## Extracted page text
Content starts

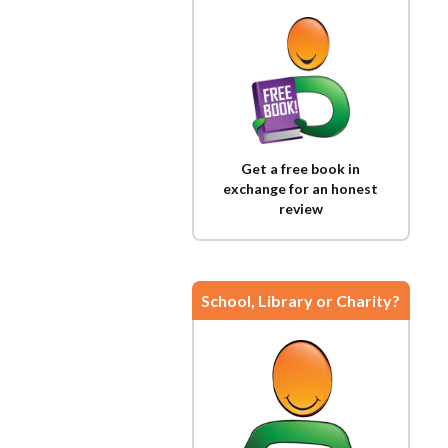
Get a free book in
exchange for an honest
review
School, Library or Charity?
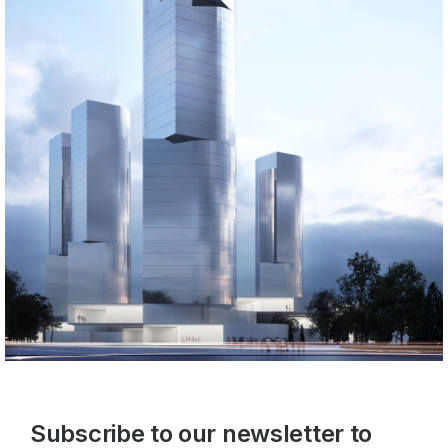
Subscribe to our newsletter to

Content ends
Content starts

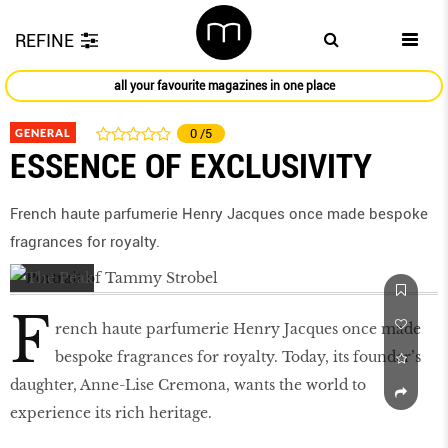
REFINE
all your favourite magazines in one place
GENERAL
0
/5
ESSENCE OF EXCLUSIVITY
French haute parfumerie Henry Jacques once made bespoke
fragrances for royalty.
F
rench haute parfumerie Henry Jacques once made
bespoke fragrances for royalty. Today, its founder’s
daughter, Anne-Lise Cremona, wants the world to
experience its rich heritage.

Content ends

## What needs to be done
Rewrite the lines starting at "Get a free book in" and ending at "School, Library or Charity?", putting "candid" in place of "honest" and leaving everything else unchanged.

## Response below
Get a free book in
exchange for an candid
review
School, Library or Charity?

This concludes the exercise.